When the team exposed CSCs to secretions of EGCs that were grown alone and independently from the tumor, there wasn’t a discernable increase in tumor growth. However, when the team grew EGCs in the same medium in which they had grown tumor cells and then exposed those secretions to CSCs, tumors formed more quickly and were bigger.
“In the tumor microenvironment, the cancer cells secrete a molecule known as IL-1, which, if taken up by nearby EGCs, can change them,” Van Landeghem says. “Those changed glia in turn secrete a molecule known as PGE2, which stimulates the CSCs and causes tumor initiation and faster tumor growth. Both of these molecules are well described, but we didn’t know they were involved in the communication between the tumor and glial cells until now.
“The tumor is essentially remodeling the nearby glia with the aim of making itself thrive.
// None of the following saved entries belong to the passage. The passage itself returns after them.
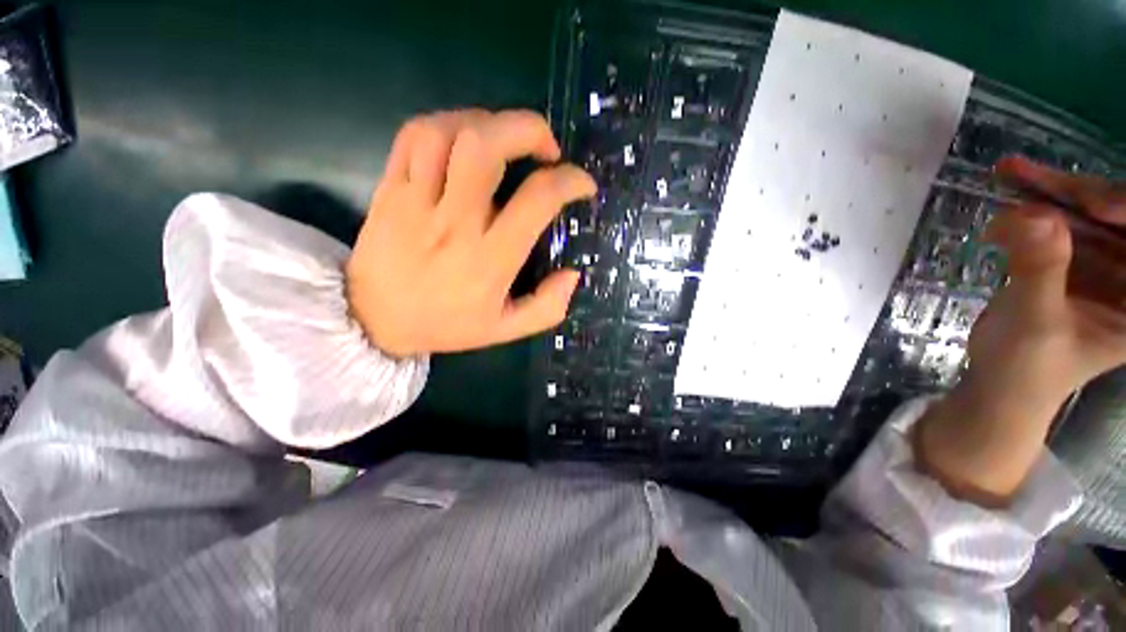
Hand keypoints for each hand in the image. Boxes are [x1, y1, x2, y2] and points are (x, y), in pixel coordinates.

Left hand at [346, 109, 595, 357]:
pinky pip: (413, 136)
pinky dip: (446, 124)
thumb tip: (573, 274)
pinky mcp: (389, 189)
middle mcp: (454, 222)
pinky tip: (464, 141)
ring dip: (488, 123)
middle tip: (546, 148)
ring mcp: (415, 201)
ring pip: (447, 131)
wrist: (374, 321)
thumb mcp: (506, 329)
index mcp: (489, 259)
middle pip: (486, 146)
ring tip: (506, 141)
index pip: (536, 200)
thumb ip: (547, 307)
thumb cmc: (447, 325)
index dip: (569, 181)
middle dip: (528, 130)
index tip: (582, 183)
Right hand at [917, 155, 1125, 503]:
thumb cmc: (1027, 368)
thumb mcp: (1036, 323)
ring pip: (1088, 211)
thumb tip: (1033, 216)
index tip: (1090, 204)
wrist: (1001, 383)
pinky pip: (1061, 220)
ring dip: (1050, 190)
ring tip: (1010, 173)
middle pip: (1119, 217)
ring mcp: (1104, 264)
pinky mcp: (1075, 259)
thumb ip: (1040, 271)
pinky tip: (1009, 193)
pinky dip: (1035, 204)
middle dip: (1079, 192)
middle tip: (1027, 174)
We have identified the molecules responsible for this remodeling and EGCs’ pro-tumor initiation impact. Hopefully this work can lead to better understanding of the role EGCs play in colon cancer and perhaps help us identify new targets for cancer therapies.”
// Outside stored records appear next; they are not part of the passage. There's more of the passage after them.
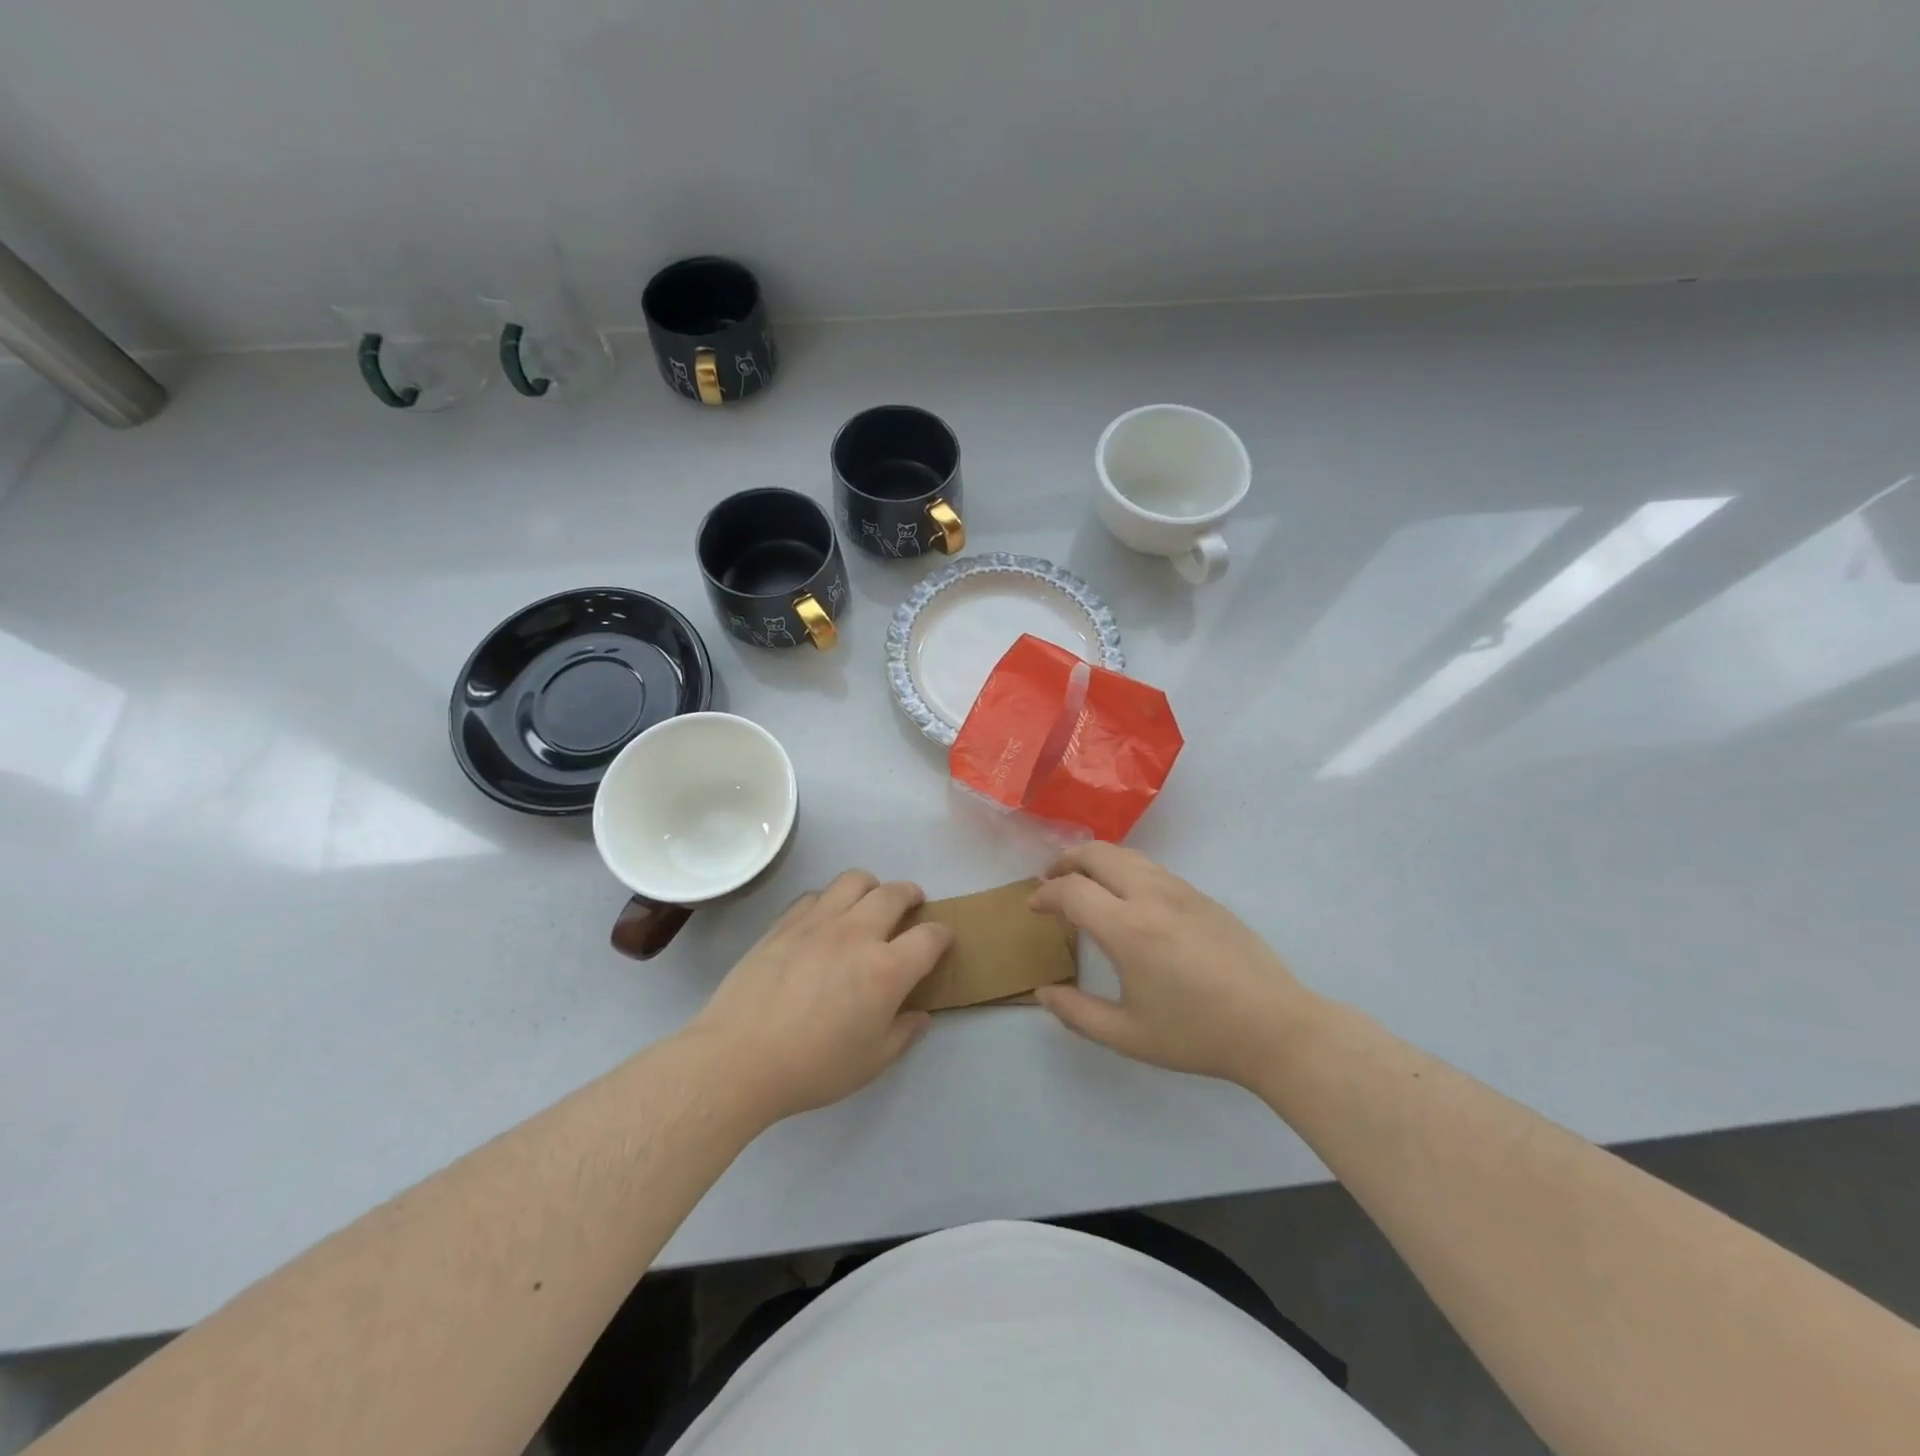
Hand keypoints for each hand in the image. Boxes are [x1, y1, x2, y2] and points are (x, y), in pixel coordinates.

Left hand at [686, 871, 953, 1124]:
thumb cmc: (812, 1068)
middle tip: (913, 906)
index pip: (930, 937)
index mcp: (886, 970)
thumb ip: (903, 1034)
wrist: (738, 1059)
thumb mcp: (871, 1063)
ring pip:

The work appears in EBioMedicine and was supported by grants from the French National Cancer Institute, La Ligue contre le Cancer, the ‘Région des Pays de la Loire’, and the UNC Lineberger Comprehensive Cancer Care Center. Simon Vales, from Nantes University, France, is first author. These studies were a collaborative work between the Van Landeghem Lab at NC State and the INSERM groups 1235 and 1232 (Nantes, France), the Cancéropôle Grand Ouest (Nantes, France) as well as clinicians from Nantes Hospital and Jules Verne Clinic (Nantes, France).
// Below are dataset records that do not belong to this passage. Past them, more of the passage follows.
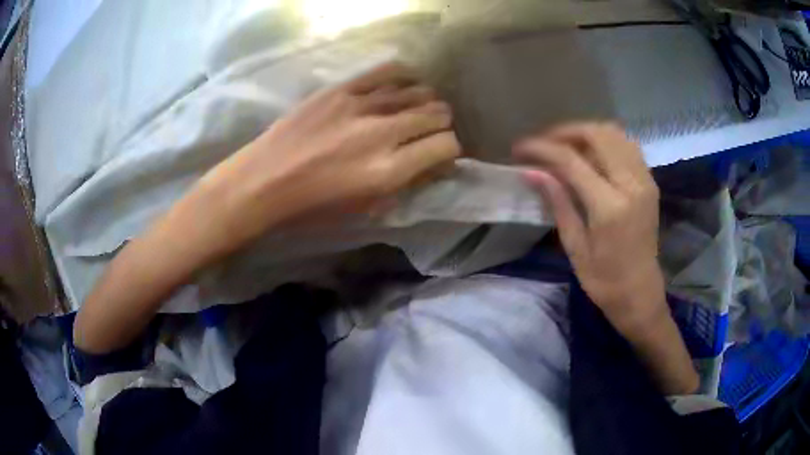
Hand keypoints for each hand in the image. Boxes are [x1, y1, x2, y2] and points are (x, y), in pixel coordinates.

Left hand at [190, 62, 460, 257]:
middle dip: (440, 124)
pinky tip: (404, 84)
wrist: (264, 180)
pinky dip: (404, 77)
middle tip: (429, 131)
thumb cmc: (313, 207)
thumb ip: (405, 184)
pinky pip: (387, 72)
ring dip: (426, 101)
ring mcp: (362, 105)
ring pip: (418, 90)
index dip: (449, 150)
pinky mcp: (342, 88)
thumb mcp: (365, 208)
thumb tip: (434, 163)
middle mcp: (383, 133)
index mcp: (389, 171)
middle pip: (437, 114)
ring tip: (417, 108)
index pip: (445, 146)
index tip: (440, 154)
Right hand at [514, 123, 664, 331]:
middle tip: (543, 143)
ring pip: (615, 134)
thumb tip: (531, 171)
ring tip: (566, 146)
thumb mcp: (576, 247)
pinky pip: (628, 146)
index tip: (520, 148)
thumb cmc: (605, 282)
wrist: (641, 295)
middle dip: (565, 132)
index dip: (542, 149)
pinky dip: (607, 141)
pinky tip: (592, 154)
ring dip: (587, 133)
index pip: (571, 160)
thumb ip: (558, 202)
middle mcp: (631, 185)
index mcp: (610, 207)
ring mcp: (645, 181)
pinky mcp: (650, 183)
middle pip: (597, 135)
Note to editors: An abstract follows.
Authors: Simon Valès, Nantes University, INSERM 1235, France; Laurianne
Van Landeghem, North Carolina State University, et al.
Published: Oct. 28, 2019 in EBioMedicine
Background: Colon cancer stem cells (CSCs), considered responsible for tumor initiation and cancer relapse, are constantly exposed to regulatory cues emanating from neighboring cells present in the tumor microenvironment. Among these cells are enteric glial cells (EGCs) that are potent regulators of the epithelium functions in a healthy intestine. However, whether EGCs impact CSC-driven tumorigenesis remains unknown.
Methods: Impact of human EGC primary cultures or a non-transformed EGC line on CSCs isolated from human primary colon adenocarcinomas or colon cancer cell lines with different p53, MMR system and stemness status was determined using murine xenograft models and 3D co-culture systems. Supernatants of patient-matched human primary colon adenocarcinomas and non-adjacent healthy mucosa were used to mimic tumor versus healthy mucosa secretomes and compare their effects on EGCs.
Findings: Our data show that EGCs stimulate CSC expansion and ability to give rise to tumors via paracrine signaling. Importantly, only EGCs that were pre-activated by tumor epithelial cell-derived soluble factors increased CSC tumorigenicity. Pharmacological inhibition of PGE2 biosynthesis in EGCs or IL-1 knockdown in tumor epithelial cells prevented EGC acquisition of a pro-tumorigenic phenotype. Inhibition of PGE2 receptor EP4 and EGFR in CSCs inhibited the effects of tumor-activated EGCs.
Interpretation: Altogether, our results show that EGCs, once activated by the tumor, acquire a pro-tumorigenic phenotype and stimulate CSC-driven tumorigenesis via a PGE2/EP4/EGFR-dependent pathway.